Trying not to get caught in 2016 overconfidence and essentially acknowledging that the suburbs will get the win for Biden, Democrats admitted that their party has to do more to convince urban voters of their legitimacy. “We failed,” croaked a self-examining Democratic Party source, in reference to downbeat urban turnout, even as he eagerly predicted a Biden win.
Selfishly, critics of the Democratic establishment prayed for a Trump loss as a way of reconceiving competitive parties in New Jersey, where the president’s tenure has swung the pendulum so far toward the Democrats that the best answer of the inheritors of the party that enabled the nationalization of Trump to a question about their own role in the mess is to say “It’s Trump’s fault” as they routinely complacently climb into a limo idling in the ghetto.

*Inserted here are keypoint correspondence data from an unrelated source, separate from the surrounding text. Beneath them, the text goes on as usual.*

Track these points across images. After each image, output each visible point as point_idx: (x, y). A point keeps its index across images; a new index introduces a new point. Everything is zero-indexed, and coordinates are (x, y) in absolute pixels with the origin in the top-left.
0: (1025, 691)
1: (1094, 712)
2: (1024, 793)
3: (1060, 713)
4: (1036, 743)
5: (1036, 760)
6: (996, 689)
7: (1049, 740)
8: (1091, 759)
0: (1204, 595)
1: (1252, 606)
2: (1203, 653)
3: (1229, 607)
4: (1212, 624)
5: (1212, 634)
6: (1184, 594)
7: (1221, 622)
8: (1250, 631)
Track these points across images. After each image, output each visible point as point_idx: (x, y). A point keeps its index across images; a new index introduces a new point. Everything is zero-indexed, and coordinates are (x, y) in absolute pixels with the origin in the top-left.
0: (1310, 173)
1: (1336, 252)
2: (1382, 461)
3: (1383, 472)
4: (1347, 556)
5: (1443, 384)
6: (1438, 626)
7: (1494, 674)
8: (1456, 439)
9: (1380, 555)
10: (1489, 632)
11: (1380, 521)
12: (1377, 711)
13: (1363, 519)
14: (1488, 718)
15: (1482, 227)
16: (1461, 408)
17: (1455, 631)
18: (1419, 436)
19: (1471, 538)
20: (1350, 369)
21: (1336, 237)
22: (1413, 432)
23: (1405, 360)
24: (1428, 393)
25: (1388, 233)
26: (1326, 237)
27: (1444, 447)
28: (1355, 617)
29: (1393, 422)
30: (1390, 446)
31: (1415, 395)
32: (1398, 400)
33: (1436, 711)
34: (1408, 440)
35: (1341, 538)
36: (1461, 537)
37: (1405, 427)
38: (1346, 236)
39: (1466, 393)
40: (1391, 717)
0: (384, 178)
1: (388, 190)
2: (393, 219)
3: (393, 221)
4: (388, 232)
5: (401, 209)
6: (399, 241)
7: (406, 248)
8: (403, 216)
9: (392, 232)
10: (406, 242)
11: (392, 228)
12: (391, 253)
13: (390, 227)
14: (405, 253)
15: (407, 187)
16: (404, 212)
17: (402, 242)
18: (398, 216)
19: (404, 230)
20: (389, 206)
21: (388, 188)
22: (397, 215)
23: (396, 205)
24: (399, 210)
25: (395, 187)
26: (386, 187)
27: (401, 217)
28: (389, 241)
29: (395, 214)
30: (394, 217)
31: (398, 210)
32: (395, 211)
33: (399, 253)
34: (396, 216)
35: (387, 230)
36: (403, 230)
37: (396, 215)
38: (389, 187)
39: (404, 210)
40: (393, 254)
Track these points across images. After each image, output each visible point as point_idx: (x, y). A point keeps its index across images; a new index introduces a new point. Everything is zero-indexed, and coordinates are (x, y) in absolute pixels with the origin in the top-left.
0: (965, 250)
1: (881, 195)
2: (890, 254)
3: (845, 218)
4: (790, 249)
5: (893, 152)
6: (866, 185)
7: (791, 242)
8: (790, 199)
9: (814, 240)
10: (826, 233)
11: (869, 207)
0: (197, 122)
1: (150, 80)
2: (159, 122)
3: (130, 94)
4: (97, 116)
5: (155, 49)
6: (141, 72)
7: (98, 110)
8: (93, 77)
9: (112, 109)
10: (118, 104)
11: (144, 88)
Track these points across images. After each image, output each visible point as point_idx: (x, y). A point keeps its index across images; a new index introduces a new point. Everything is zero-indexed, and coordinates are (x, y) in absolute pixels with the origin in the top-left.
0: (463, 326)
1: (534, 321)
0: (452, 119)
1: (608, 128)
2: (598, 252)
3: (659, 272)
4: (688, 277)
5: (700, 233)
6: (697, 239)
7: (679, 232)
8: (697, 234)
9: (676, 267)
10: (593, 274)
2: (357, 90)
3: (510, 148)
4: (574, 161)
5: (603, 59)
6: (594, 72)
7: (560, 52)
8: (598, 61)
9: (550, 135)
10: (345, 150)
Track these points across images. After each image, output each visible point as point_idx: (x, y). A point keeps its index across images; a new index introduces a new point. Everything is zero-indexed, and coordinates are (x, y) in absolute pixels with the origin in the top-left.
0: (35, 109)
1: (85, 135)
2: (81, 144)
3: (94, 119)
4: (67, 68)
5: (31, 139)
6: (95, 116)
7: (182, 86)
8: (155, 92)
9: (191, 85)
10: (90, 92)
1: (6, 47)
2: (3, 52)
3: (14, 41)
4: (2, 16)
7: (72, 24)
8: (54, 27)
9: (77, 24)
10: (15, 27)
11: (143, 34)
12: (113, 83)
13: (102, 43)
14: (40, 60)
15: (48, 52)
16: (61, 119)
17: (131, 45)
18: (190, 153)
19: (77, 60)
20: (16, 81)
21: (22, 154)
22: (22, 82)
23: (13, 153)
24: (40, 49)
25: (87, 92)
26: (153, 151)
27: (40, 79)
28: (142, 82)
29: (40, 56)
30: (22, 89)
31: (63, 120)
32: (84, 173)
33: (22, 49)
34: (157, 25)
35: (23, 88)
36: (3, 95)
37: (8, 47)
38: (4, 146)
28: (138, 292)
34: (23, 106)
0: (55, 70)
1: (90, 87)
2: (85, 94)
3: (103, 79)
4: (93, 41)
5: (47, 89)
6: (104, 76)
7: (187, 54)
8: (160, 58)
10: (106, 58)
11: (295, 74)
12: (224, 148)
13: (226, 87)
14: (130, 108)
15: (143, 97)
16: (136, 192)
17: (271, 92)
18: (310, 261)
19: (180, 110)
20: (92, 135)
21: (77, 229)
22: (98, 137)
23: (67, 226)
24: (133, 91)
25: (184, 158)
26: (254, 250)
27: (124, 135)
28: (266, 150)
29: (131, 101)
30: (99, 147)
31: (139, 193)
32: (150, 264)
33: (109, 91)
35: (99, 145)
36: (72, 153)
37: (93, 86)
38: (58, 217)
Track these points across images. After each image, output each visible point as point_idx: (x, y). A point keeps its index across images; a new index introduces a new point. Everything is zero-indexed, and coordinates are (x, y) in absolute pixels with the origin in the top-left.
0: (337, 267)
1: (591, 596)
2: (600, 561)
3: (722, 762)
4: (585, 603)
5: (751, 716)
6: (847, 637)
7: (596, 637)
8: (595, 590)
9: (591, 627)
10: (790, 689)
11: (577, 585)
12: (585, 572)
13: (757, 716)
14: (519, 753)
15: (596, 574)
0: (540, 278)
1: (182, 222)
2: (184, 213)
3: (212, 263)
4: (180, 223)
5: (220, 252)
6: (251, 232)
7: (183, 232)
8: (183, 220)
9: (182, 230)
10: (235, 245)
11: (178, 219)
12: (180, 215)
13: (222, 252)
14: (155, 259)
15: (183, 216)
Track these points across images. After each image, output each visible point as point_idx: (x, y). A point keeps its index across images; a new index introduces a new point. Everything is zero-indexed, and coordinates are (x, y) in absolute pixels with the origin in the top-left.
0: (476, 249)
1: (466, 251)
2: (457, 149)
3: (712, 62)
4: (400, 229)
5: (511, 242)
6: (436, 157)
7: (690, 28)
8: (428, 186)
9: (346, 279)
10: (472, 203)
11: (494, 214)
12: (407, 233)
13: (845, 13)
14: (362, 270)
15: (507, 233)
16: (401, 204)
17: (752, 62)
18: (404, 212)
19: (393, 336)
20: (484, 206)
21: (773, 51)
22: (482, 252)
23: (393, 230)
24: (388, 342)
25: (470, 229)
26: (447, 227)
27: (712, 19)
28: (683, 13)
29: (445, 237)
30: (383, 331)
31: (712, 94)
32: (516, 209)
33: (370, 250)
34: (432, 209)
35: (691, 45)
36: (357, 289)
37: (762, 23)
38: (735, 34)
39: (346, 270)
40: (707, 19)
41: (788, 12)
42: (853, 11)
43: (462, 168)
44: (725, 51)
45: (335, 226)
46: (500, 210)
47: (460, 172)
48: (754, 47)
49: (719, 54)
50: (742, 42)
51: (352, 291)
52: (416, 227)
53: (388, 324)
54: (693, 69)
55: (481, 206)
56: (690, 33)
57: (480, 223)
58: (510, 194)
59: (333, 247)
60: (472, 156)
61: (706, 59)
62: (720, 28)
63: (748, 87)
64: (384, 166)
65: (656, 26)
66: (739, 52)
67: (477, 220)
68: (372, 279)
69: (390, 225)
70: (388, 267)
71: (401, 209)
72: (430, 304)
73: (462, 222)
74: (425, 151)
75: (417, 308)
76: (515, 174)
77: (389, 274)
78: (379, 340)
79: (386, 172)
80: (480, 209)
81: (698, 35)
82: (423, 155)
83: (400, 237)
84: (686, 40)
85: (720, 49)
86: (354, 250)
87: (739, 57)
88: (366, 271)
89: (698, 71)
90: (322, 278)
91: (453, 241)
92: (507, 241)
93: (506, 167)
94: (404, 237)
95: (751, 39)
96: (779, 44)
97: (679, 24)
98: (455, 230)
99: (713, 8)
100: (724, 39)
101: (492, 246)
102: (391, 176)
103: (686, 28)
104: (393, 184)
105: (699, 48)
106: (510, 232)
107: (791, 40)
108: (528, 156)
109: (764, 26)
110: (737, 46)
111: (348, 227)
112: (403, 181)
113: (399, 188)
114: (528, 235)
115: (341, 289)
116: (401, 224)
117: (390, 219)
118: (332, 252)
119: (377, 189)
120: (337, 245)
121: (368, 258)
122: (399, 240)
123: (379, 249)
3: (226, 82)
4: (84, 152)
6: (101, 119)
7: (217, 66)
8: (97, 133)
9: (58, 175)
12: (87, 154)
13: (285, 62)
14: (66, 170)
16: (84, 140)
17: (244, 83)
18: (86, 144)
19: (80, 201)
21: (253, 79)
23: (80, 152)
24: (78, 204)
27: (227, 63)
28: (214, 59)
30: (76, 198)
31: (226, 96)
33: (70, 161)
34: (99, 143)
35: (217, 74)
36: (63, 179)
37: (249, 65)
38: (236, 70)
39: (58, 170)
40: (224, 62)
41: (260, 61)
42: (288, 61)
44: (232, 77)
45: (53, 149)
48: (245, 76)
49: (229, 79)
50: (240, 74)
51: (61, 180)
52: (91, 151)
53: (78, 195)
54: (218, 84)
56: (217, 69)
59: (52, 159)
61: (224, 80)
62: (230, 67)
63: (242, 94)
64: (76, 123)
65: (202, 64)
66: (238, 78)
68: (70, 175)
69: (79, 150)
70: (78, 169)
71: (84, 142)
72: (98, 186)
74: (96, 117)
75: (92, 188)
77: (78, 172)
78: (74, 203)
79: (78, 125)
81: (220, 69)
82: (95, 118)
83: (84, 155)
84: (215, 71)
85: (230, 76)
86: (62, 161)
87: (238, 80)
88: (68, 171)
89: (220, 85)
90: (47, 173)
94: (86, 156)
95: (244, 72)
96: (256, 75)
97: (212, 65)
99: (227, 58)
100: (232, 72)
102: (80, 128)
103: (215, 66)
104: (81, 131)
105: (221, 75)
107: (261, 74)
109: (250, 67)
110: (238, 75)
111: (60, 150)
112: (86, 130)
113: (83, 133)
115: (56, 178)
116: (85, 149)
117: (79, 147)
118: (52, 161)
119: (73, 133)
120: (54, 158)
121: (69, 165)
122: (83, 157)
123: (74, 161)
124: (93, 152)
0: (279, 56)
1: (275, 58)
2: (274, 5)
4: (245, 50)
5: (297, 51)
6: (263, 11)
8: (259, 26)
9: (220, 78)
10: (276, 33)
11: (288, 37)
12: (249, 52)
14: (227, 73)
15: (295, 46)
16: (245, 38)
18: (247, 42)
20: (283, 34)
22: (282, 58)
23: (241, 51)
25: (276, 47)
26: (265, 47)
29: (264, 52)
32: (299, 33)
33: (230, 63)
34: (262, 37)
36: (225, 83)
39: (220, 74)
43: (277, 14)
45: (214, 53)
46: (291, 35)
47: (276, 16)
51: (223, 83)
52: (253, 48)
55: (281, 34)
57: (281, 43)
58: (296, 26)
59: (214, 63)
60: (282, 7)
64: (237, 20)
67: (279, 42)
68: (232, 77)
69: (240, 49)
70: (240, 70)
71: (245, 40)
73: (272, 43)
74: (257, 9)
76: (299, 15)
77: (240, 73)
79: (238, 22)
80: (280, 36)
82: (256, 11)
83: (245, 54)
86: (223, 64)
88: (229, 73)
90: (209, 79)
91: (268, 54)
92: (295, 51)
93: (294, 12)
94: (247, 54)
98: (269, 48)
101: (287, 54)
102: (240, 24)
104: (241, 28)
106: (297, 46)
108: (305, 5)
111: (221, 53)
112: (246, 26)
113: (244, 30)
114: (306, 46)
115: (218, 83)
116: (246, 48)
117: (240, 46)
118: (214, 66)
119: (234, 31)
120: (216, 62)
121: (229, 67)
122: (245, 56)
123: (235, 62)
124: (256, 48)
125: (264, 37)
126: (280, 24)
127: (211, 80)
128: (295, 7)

If he were to lose tomorrow, or in the days following, having spring-boarded the Donald Trump presidency along with a national celebrity-crazed media, the Democratic establishment in New Jersey would be expected to perform a public service more strenuous than merely pointing the finger at the White House as the source of social ills. It might suddenly find itself – not hanging upside down in a Quest for Fire reenactment – but in the posture – oh, to have been a fly on the wall at the Constitutional Convention and absorbed some of that energy to inspire current ego-seismic age – of accountability.